Could you copy every record below exactly, leaving out the pictures?

<<<<

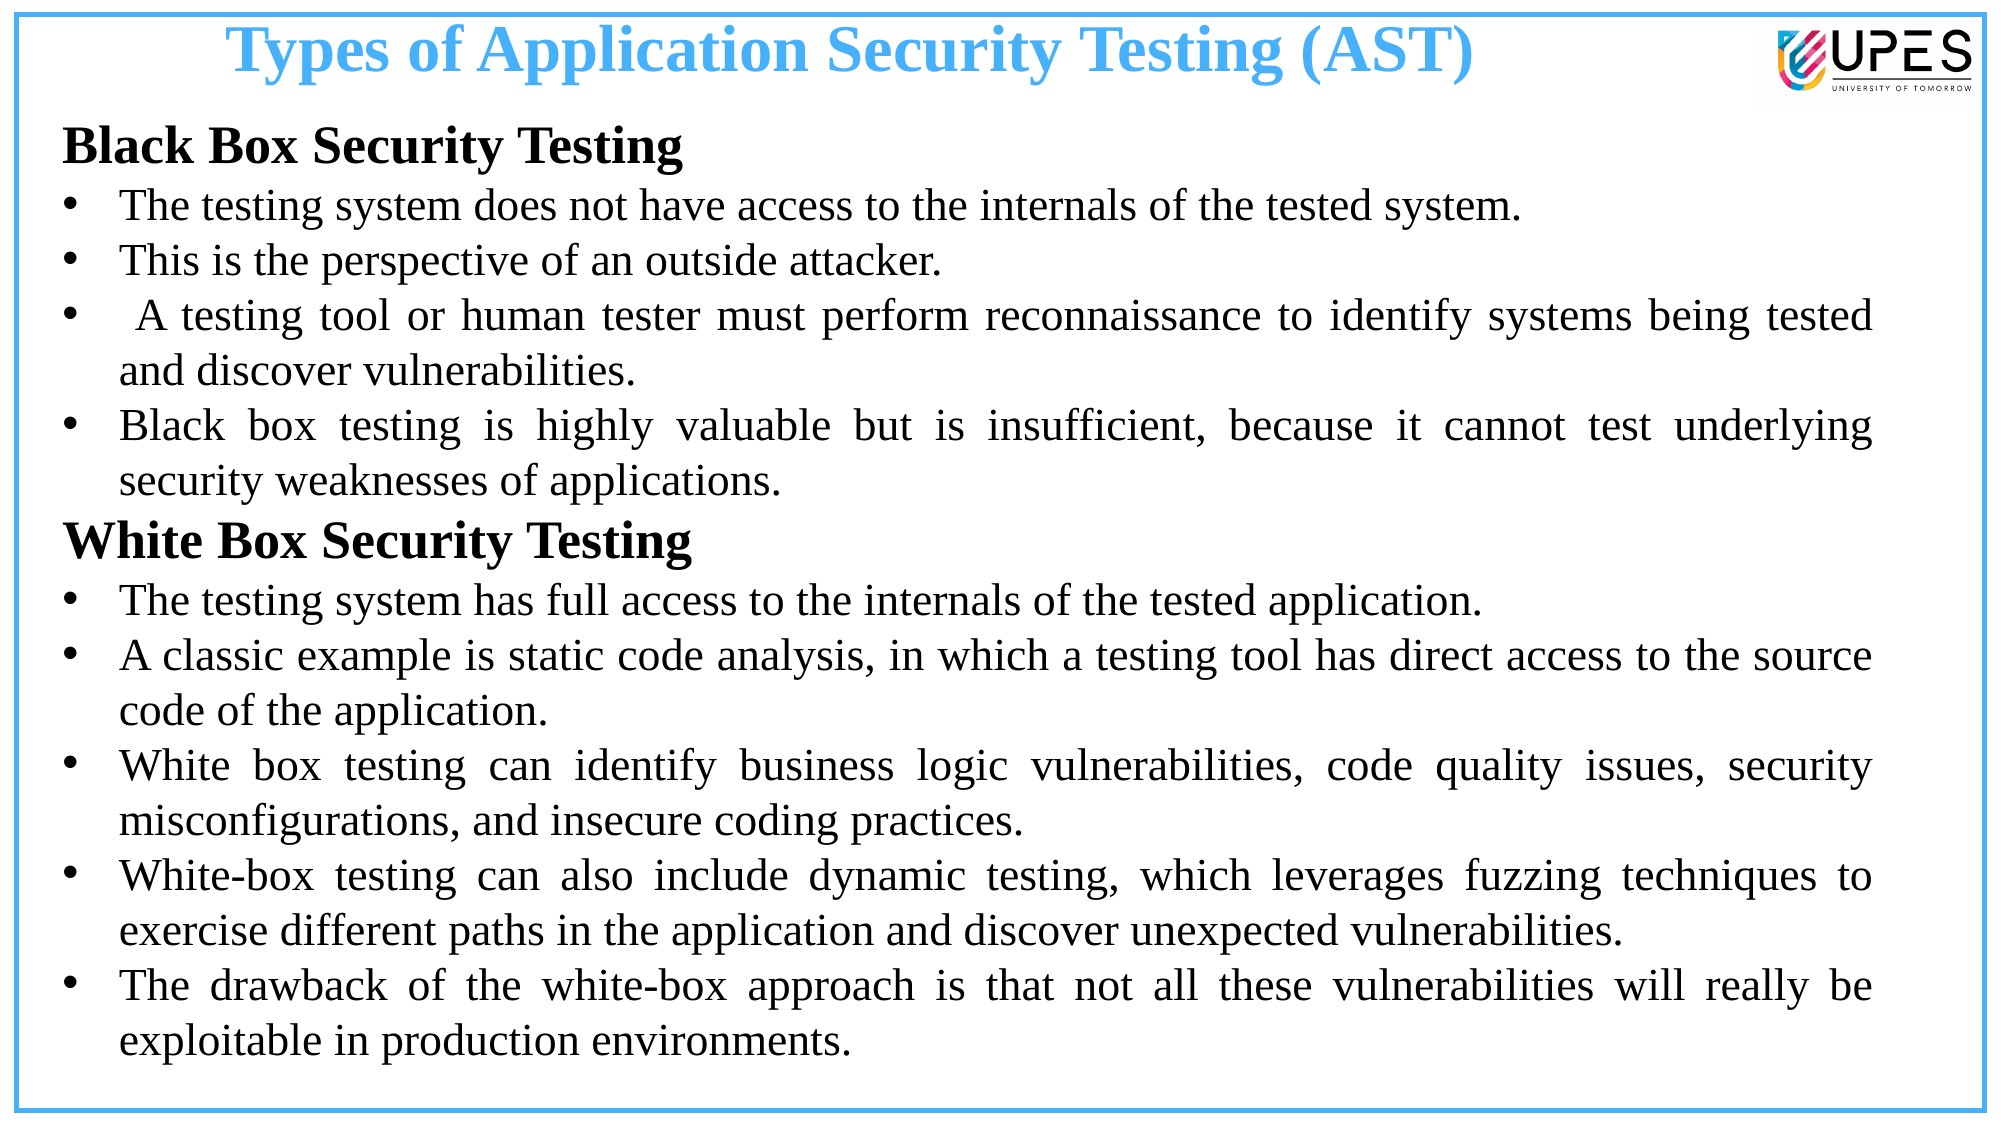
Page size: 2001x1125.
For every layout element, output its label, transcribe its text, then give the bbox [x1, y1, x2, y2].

text_box Types of Application Security Testing (AST) [0, 0, 1702, 93]
picture [1758, 20, 1978, 110]
text_box Black Box Security Testing The testing system does not have access to the internals of the tested system. This is the perspective of an outside attacker. A testing tool or human tester must perform reconnaissance to identify systems being tested and discover vulnerabilities. Black box testing is highly valuable but is insufficient, because it cannot test underlying security weaknesses of applications. White Box Security Testing The testing system has full access to the internals of the tested application. A classic example is static code analysis, in which a testing tool has direct access to the source code of the application. White box testing can identify business logic vulnerabilities, code quality issues, security misconfigurations, and insecure coding practices. White-box testing can also include dynamic testing, which leverages fuzzing techniques to exercise different paths in the application and discover unexpected vulnerabilities. The drawback of the white-box approach is that not all these vulnerabilities will really be exploitable in production environments. [47, 102, 1890, 1125]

>>>>

Response:
Page size: 2001x1125.
For every layout element, output its label, transcribe its text, then give the bbox [x1, y1, x2, y2].

text_box Types of Application Security Testing (AST) [0, 0, 1702, 93]
picture [1758, 20, 1978, 110]
text_box Black Box Security Testing The testing system does not have access to the internals of the tested system. This is the perspective of an outside attacker. A testing tool or human tester must perform reconnaissance to identify systems being tested and discover vulnerabilities. Black box testing is highly valuable but is insufficient, because it cannot test underlying security weaknesses of applications. White Box Security Testing The testing system has full access to the internals of the tested application. A classic example is static code analysis, in which a testing tool has direct access to the source code of the application. White box testing can identify business logic vulnerabilities, code quality issues, security misconfigurations, and insecure coding practices. White-box testing can also include dynamic testing, which leverages fuzzing techniques to exercise different paths in the application and discover unexpected vulnerabilities. The drawback of the white-box approach is that not all these vulnerabilities will really be exploitable in production environments. [47, 102, 1890, 1125]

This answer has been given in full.